Le tribunal de commerce d’Angers, dans un jugement du 17 décembre 2025, a autorisé la poursuite de la période d’observation d’une société en redressement judiciaire. Une procédure collective avait été ouverte le 15 octobre 2025 à l’encontre de cette entreprise de restauration rapide, la cessation des paiements étant fixée au 10 juin 2025. Lors de l’audience en chambre du conseil, le mandataire judiciaire a présenté un rapport et le dirigeant a comparu. La question de droit portait sur l’opportunité de prolonger la période d’observation au-delà des deux premiers mois. Le tribunal a fait droit à cette demande, ordonnant un nouveau renvoi à l’audience du 28 janvier 2026.
I. Les conditions procédurales de la poursuite de la période d’observation
Le tribunal a vérifié la régularité de la procédure en s’appuyant sur les avis des organes de la procédure. Le mandataire judiciaire a indiqué que le salaire de novembre avait été régularisé et qu’aucune créance postérieure n’était connue.
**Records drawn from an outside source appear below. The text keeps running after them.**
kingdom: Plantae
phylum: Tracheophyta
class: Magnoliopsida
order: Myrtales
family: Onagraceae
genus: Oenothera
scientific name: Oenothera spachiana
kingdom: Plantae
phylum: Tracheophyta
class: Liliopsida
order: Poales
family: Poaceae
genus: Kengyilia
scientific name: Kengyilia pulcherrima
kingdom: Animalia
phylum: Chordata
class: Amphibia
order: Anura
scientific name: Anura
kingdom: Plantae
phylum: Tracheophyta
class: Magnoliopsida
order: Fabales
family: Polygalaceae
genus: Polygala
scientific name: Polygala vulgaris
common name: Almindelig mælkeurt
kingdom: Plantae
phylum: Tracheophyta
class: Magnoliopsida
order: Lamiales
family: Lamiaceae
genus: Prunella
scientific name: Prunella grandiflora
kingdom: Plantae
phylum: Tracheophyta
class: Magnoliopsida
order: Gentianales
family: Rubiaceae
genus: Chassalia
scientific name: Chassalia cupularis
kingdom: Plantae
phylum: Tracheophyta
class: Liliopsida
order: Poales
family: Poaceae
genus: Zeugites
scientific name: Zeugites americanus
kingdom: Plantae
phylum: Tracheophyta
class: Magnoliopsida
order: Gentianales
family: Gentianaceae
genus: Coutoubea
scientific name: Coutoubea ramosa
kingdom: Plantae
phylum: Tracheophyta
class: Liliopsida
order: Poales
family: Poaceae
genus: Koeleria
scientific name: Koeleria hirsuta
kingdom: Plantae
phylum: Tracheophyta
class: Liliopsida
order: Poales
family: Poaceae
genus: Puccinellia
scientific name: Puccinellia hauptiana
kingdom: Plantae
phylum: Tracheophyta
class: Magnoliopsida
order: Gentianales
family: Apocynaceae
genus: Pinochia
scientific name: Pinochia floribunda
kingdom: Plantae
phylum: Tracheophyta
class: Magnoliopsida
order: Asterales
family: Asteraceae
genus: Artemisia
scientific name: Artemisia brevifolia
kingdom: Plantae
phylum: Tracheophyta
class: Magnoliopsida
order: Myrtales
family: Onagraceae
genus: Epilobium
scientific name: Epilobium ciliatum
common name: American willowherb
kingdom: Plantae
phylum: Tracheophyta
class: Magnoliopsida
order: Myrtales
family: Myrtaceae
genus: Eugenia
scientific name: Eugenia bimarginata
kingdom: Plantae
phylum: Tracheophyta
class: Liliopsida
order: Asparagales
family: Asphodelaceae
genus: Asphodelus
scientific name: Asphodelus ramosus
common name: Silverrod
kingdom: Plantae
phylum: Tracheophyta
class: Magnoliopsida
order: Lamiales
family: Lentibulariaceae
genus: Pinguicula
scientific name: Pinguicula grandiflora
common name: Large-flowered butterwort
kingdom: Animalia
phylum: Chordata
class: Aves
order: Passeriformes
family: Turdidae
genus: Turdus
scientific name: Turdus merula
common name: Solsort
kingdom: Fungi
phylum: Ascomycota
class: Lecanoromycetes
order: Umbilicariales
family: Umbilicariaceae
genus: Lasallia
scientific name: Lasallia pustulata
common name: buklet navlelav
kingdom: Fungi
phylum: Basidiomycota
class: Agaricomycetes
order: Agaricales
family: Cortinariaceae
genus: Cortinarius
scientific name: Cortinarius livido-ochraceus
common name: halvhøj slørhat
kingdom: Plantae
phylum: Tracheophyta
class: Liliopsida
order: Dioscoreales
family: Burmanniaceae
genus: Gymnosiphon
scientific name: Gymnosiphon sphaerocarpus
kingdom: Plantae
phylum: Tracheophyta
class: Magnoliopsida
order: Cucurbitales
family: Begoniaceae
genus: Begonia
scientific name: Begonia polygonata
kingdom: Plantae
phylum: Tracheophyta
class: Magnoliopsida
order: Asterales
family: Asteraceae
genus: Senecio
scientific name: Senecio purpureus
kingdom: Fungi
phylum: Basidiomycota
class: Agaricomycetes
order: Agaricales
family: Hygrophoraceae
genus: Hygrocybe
Il a toutefois précisé qu’il n’avait pas encore reçu de prévisionnel, émettant un avis réservé mais ne s’opposant pas à la poursuite. Le juge commissaire et le procureur de la République ont donné un avis favorable à cette mesure. Le tribunal a donc constaté que les conditions légales de l’article L. 631-15 du code de commerce étaient réunies. Ce contrôle des avis garantit la collégialité et la prudence dans la gestion de la procédure.
La valeur de cette décision réside dans l’application souple du texte, permettant au débiteur de régulariser sa situation. En ne s’opposant pas malgré l’absence de prévisionnel, le mandataire a privilégié une solution temporaire. La portée est d’offrir un délai supplémentaire pour finaliser les démarches administratives, sans préjuger de l’issue finale.
II. Les effets concrets de l’autorisation de prolongation
Le tribunal a expressément autorisé la poursuite de la période d’observation, comme le mentionne le dispositif : « AUTORISE la poursuite de la période d’observation de la société HH FOOD SAS ». Il a également fixé une nouvelle audience au 28 janvier 2026 pour un réexamen de la situation. Cette mesure permet à l’entreprise de continuer son activité sous surveillance judiciaire. Le dirigeant a déclaré que « l’administratif est en cours de régularisation », justifiant ce sursis. La décision impose un rendez-vous judiciaire rapproché pour éviter l’abandon.
La valeur de cette autorisation est de concilier la sauvegarde de l’entreprise avec les intérêts des créanciers. La portée est de maintenir la procédure collective dans un cadre temporaire, laissant une chance à la société de présenter un plan de redressement.